Contexte de la réforme de l’impôt sur les sociétés

L’impôt sur les sociétés est un impôt calculé sur les bénéfices réalisés par les entreprises. Depuis plusieurs années, divers règlements et lois de finances ont cherché à alléger la pression fiscale sur les sociétés, en particulier sur les petites et moyennes entreprises (PME). Le but ultime de cette réforme est de renforcer la compétitivité des entreprises françaises et d’encourager l’initiative entrepreneuriale.

Taux d’imposition actuel et futurs changements

La réforme de l’impôt sur les sociétés préconise une diminution du taux d’imposition, se déclinant en plusieurs étapes. Pour les exercices comptables ouverts à partir de janvier 2018, le taux normal d’IS était de 28% sur la tranche de bénéfices inférieure ou égale à 500 000 euros, puis de 33,33% au-delà. En 2019, les entreprises ont bénéficié d’une réduction avec un taux de 28% jusqu’à 500 000 euros et 31% au-delà. Cette tendance s’est poursuivie, et depuis 2020, le taux d’imposition est fixé à 28% sur l’ensemble des bénéfices.

Les prochaines étapes de cette réforme prévoient un passage à un taux de 26,5% pour les exercices ouverts à compter du 1er janvier 2021, suivi d’une baisse à 25% pour ceux ouverts à compter du 1er janvier 2022. Ces mesures visent à alléger la charge fiscale sur un plus grand nombre d’entreprises, contribuant ainsi à un environnement fiscal plus favorable.

Les taux réduits pour les PME

Les petites et moyennes entreprises (PME) ont également la possibilité de bénéficier d’un taux réduit de 15% sur la première tranche de 38 120 euros de bénéfices, à condition de respecter certaines conditions. Le chiffre d’affaires doit être inférieur à 10 millions d’euros, et au moins 75% du capital doit être détenu par des personnes physiques ou par des sociétés n’ayant pas le statut de société mère. Cette mesure vise à ancrer davantage les PME dans une dynamique de croissance tout en soutenant leur développement.

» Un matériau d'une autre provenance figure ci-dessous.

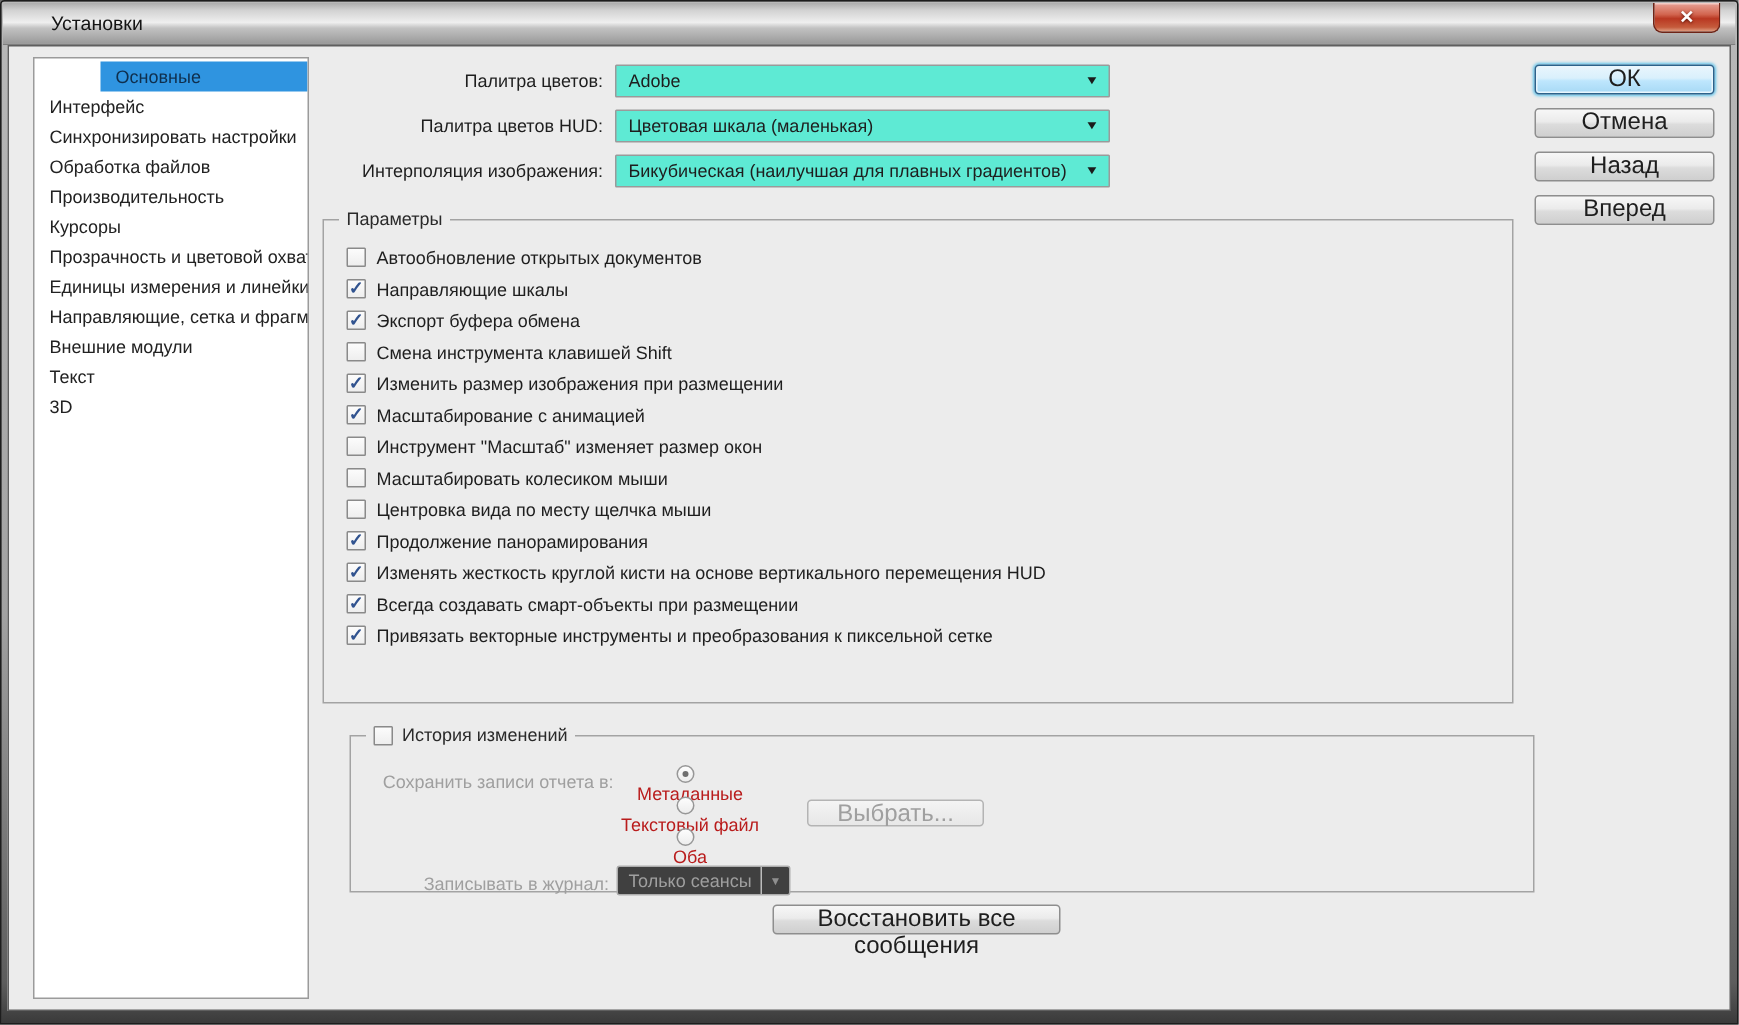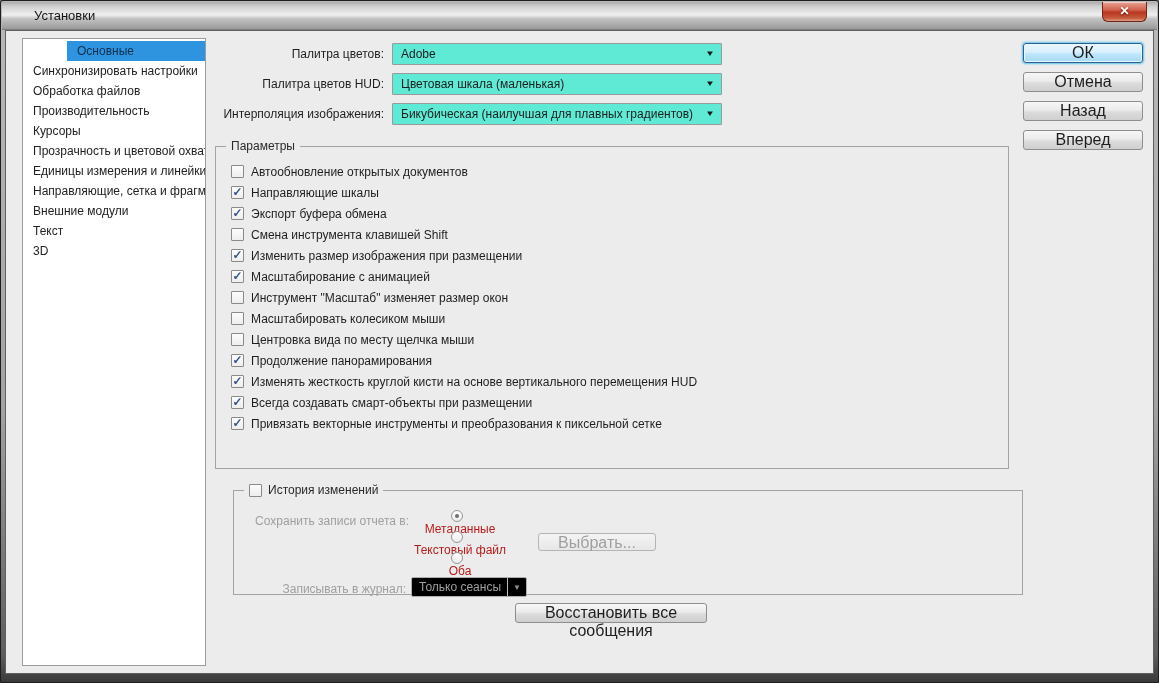--- a/index.html
+++ b/index.html
@@ -53,21 +53,21 @@
   .side-item {
     height: 20px; line-height: 20px; padding-left: 10px;
     white-space: nowrap; cursor: pointer; color: #222;
   }
   .side-item.selected {
     background: #2f94e0; color: #0f2f4d; margin-left: 44px;
   }
 
   
   .top-form { position: absolute; left: 0; top: 12px; }
-  .form-row { display: flex; align-items: center; height: 22px; margin-bottom: 8px; }
+  .form-row { display: flex; align-items: center; height: 22px; margin-bottom: 8px; padding-left: 18px; }
   .form-label { width: 386px; text-align: right; padding-right: 8px; color: #1e1e1e; }
   .combo {
     position: relative; width: 330px; height: 22px;
     background: #5eead4; border: 1px solid #9a9a9a; border-radius: 1px;
     display: flex; align-items: center; padding: 0 22px 0 8px; cursor: pointer; text-align: center;
   }
   .combo-value { white-space: nowrap; overflow: hidden; }
   .combo-arrow {
     position: absolute; right: 7px; top: 50%; transform: translateY(-50%) scaleX(1.25);
     font-size: 8px; color: #1a1a1a; line-height: 1;
@@ -120,21 +120,21 @@
     background: linear-gradient(180deg, #f7f7f7 0%, #ebebeb 45%, #dcdcdc 55%, #cfcfcf 100%);
     border: 1px solid #8e8e8e; border-radius: 3px; cursor: pointer;
   }
   .choose-btn {
     position: absolute; left: 304px; top: 36px; width: 118px; height: 18px;
     color: #9f9f9f; border-color: #b4b4b4;
     background: linear-gradient(180deg,#f4f4f4,#e7e7e7);
   }
   .log-combo {
     position: absolute; left: 177px; top: 80px; width: 116px; height: 20px;
-    background: #000000; border: 1px solid #adadad; border-radius: 2px;
+    background: #404040; border: 1px solid #adadad; border-radius: 2px;
     display: flex; align-items: center; color: #9f9f9f;
   }
   .log-combo .val { flex: 1; padding-left: 7px; white-space: nowrap; }
   .log-combo .arrow-box {
     width: 19px; align-self: stretch; border-left: 1px solid #bcbcbc;
     display: flex; align-items: center; justify-content: center;
     font-size: 8px; color: #8f8f8f;
   }
 
   
@@ -162,20 +162,21 @@
       <span>✕</span>
     </div>
   </div>
 
   <div class="content">
 
     <div class="sidebar">
 
         <div class="side-item selected">Основные</div>
 
+        <div class="side-item">Интерфейс</div>
 
         <div class="side-item">Синхронизировать настройки</div>
 
         <div class="side-item">Обработка файлов</div>
 
         <div class="side-item">Производительность</div>
 
         <div class="side-item">Курсоры</div>
 
         <div class="side-item">Прозрачность и цветовой охват</div>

Calendrier récapitulatif de la réforme

Pour une meilleure compréhension, il est important de se référer à un calendrier qui résume les différentes étapes de cette réforme. Voici un tableau synthétisant les taux d’imposition selon les exercices comptables ouvrant en fonction des différentes dates :

Exercice comptable ouvrant en Jusqu’à 38 120 € de bénéfices Jusqu’à 500 000 € de bénéfices Le reste
2019 15 % 28 % 31 %
2020 15 % 28 % 31 %
2021 15 % 26,5 % 27,5 %
2022 15 % 25 % 27,5 %

Implications futures et réévaluations

La mise en place de cette réforme doit également être considérée avec prudence, car elle est sujette à des révisions chaque année lors de l’examen de la Loi de finances. Les entreprises doivent donc se tenir informées des changements potentiels qui pourraient survenir. Cette flexibilité du système fiscal français représente un atout, mais également un défi pour les entrepreneurs qui doivent constamment évaluer l’impact de ces modifications sur leurs activités.

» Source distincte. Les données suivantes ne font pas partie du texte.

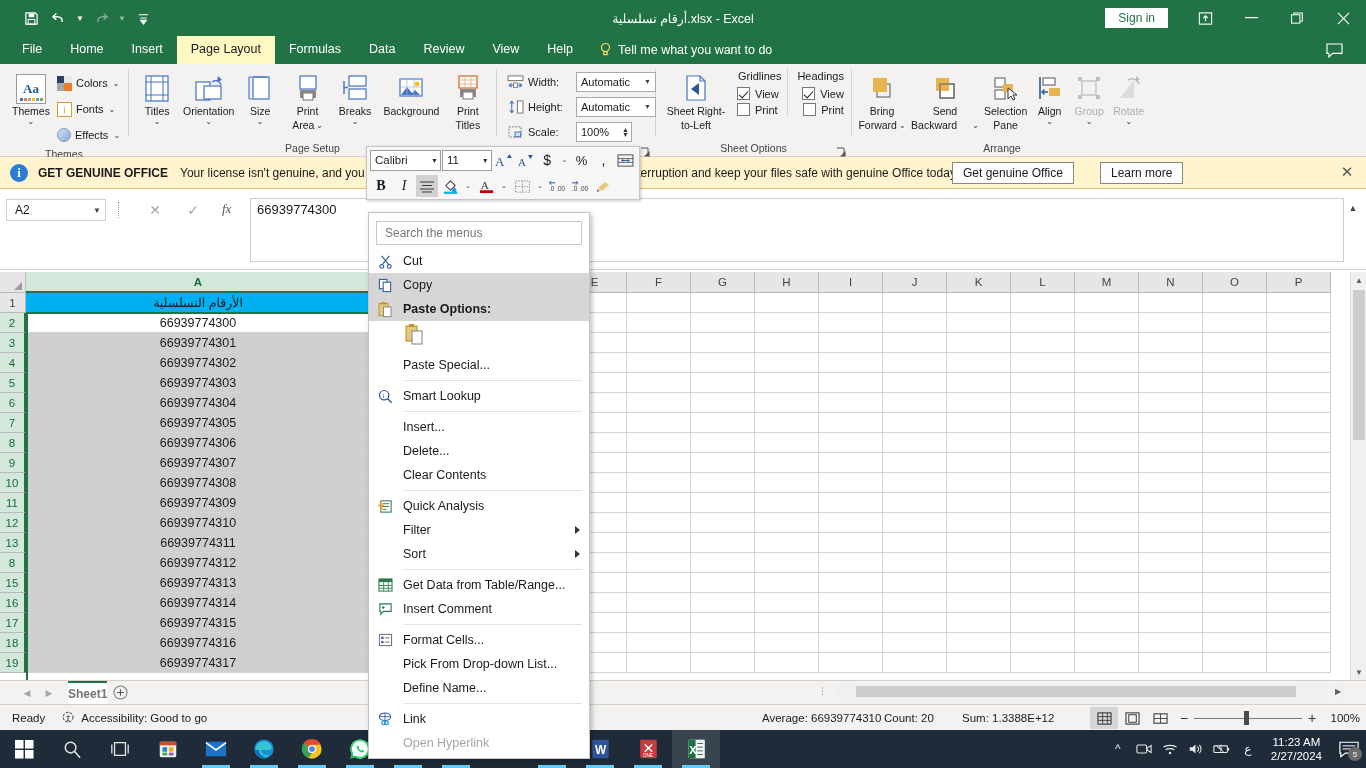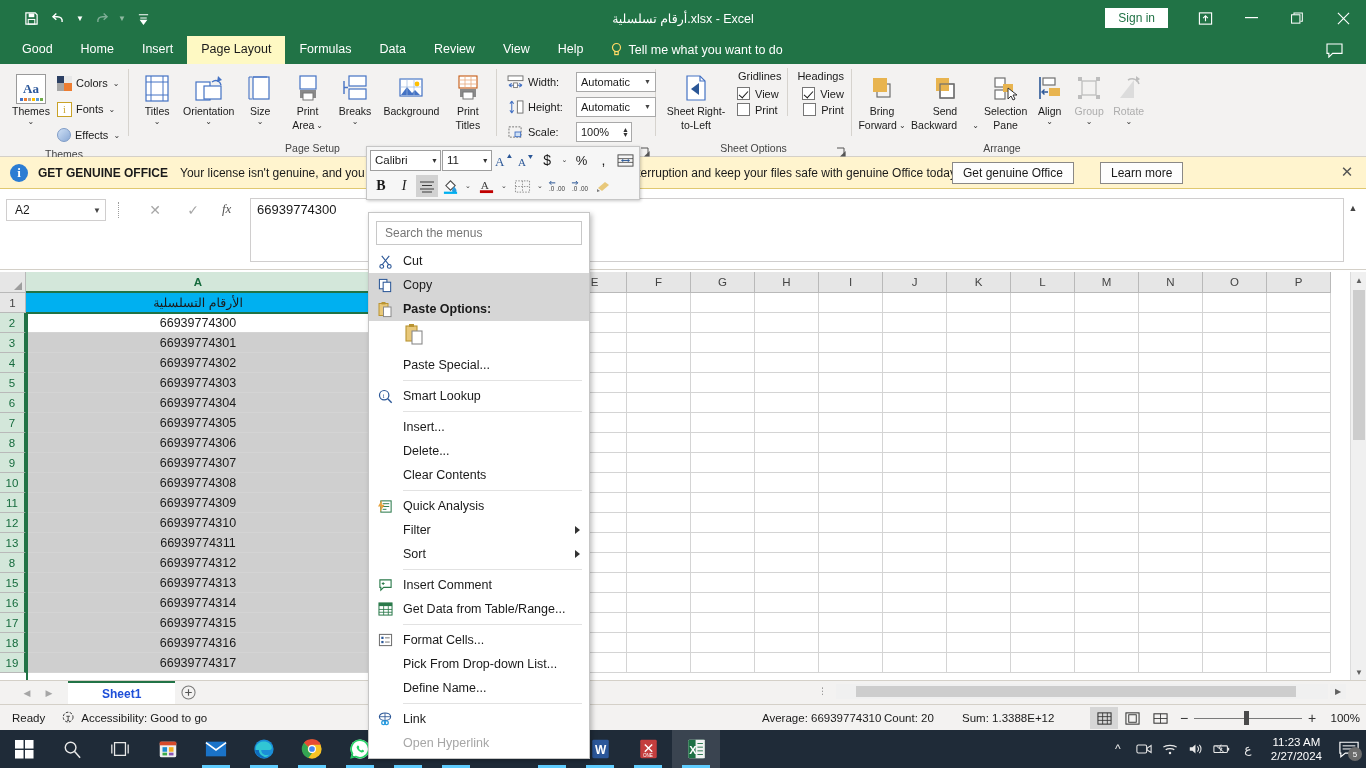--- a/index.html
+++ b/index.html
@@ -204,21 +204,21 @@
   .selbox { position: absolute; border: 2px solid #217346; pointer-events: none; }
 
   
   .vsb { position: absolute; right: 0; top: 272px; width: 16px; height: 408px; background: #f0f0f0; border-left:1px solid #dcdcdc; }
   .vsb .arr { width:16px; height:16px; display:flex; align-items:center; justify-content:center; color:#606060; font-size:8px; background:#f0f0f0;}
   .vsb .thumb { position:absolute; left:2px; top:18px; width:12px; height:150px; background:#cdcdcd; }
 
   
   .sheetbar { position: absolute; left: 0; top: 680px; width: 1366px; height: 24px; background: #f3f2f1; border-top: 1px solid #d4d0c8; display:flex; align-items:center; }
   .navarr { width: 22px; height: 22px; display:flex; align-items:center; justify-content:center; color:#a6a6a6; font-size: 9px; }
-  .stab { background: #fff; color: #1d4ed8; font-size: 12px; font-weight: bold; padding: 3px 34px; border-top: 2px solid #217346; height: 24px; display:flex; align-items:center; }
+  .stab { background: #fff; color: #737373; font-size: 12px; font-weight: bold; padding: 3px 0; border-top: 2px solid #217346; height: 24px; display:flex; align-items:center; }
   .addsheet { width: 26px; height:24px; display:flex; align-items:center; justify-content:center; color:#555; }
   .hsb-track { position: absolute; left: 836px; top: 684px; width: 492px; height: 15px; background: #f0f0f0; }
   .hsb-thumb { position:absolute; left: 856px; top: 686px; width: 440px; height: 11px; background:#cdcdcd; }
   .hsb-arr { position:absolute; top: 684px; width:16px; height:15px; display:flex; align-items:center; justify-content:center; color:#606060; font-size:8px; background:#f0f0f0;}
   .sb-dots { position:absolute; left: 818px; top: 686px; font-size: 9px; color:#777; }
 
   
   .statusbar { position: absolute; left: 0; top: 704px; width: 1366px; height: 26px; background: #f3f2f1; border-top: 1px solid #d4d0c8; display:flex; align-items:center; }
   .st-item { font-size: 11.5px; color: #1a1a1a; }
   .acc-ic { width: 16px; height: 16px; display:flex; align-items:center; justify-content:center; }
@@ -338,21 +338,21 @@
       </div>
       <div class="wbtn close">
         <svg width="13" height="13" viewBox="0 0 14 14">
             <path d="M1 1l12 12M13 1L1 13" stroke="#fff" stroke-width="1.2"></path>
           </svg>
       </div>
     </div>
   </div>
 
   <div class="tabbar">
-    <div class="tab">Good</div>
+    <div class="tab">File</div>
     <div class="tab">Home</div>
     <div class="tab">Insert</div>
     <div class="tab active">Page Layout</div>
     <div class="tab">Formulas</div>
     <div class="tab">Data</div>
     <div class="tab">Review</div>
     <div class="tab">View</div>
     <div class="tab">Help</div>
     <div class="tellme">
       <span class="bulb">
@@ -1346,35 +1346,35 @@
     </div>
     <div class="mi">
       <span>Sort</span>
       <span class="arrow"></span>
     </div>
     <div class="ctx-sep"></div>
 
     <div class="mi">
       <span class="ic">
         <svg width="15" height="14" viewBox="0 0 16 15">
-            <path d="M2 2h12v8H6l-3 3v-3H2z" fill="none" stroke="#2b7a4b" stroke-width="1.2"></path>
-            <path d="M5.5 4.5v3M4 6h3" stroke="#2b7a4b" stroke-width="1.1"></path>
+            <rect x="1" y="1" width="14" height="13" fill="#fff" stroke="#2b7a4b" stroke-width="1.1"></rect>
+            <rect x="1" y="1" width="14" height="3.4" fill="#2b7a4b"></rect>
+            <path d="M1 8h14M1 11h14M6 4.4v9.6M11 4.4v9.6" stroke="#2b7a4b" stroke-width=".9"></path>
           </svg>
       </span>
-      <span>Insert Comment</span>
+      <span>Get Data from Table/Range...</span>
     </div>
     <div class="mi">
       <span class="ic">
         <svg width="15" height="14" viewBox="0 0 16 15">
-            <rect x="1" y="1" width="14" height="13" fill="#fff" stroke="#2b7a4b" stroke-width="1.1"></rect>
-            <rect x="1" y="1" width="14" height="3.4" fill="#2b7a4b"></rect>
-            <path d="M1 8h14M1 11h14M6 4.4v9.6M11 4.4v9.6" stroke="#2b7a4b" stroke-width=".9"></path>
+            <path d="M2 2h12v8H6l-3 3v-3H2z" fill="none" stroke="#2b7a4b" stroke-width="1.2"></path>
+            <path d="M5.5 4.5v3M4 6h3" stroke="#2b7a4b" stroke-width="1.1"></path>
           </svg>
       </span>
-      <span>Get Data from Table/Range...</span>
+      <span>Insert Comment</span>
     </div>
     <div class="ctx-sep"></div>
 
     <div class="mi">
       <span class="ic">
         <svg width="15" height="14" viewBox="0 0 16 15">
             <rect x="1.5" y="1.5" width="13" height="12" fill="#fff" stroke="#6f6f6f" stroke-width="1.1"></rect>
             <rect x="3.5" y="4" width="2.4" height="2.4" fill="#2b5797"></rect>
             <rect x="3.5" y="8.5" width="2.4" height="2.4" fill="#2b5797"></rect>
             <path d="M7.5 5.2h5M7.5 9.7h5" stroke="#6f6f6f" stroke-width="1"></path>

En somme, la réforme de l’impôt sur les sociétés vise à adapter le taux d’imposition sur de nombreuses années, allant ainsi vers une fiscalité plus bénéfique pour les entreprises, et en particulier les PME. Grâce à un calendrier clair et à des mesures incitatives, le gouvernement encourage l’investissement et le développement économique, tout en permettant aux entreprises de planifier et d’optimiser leur performance fiscale.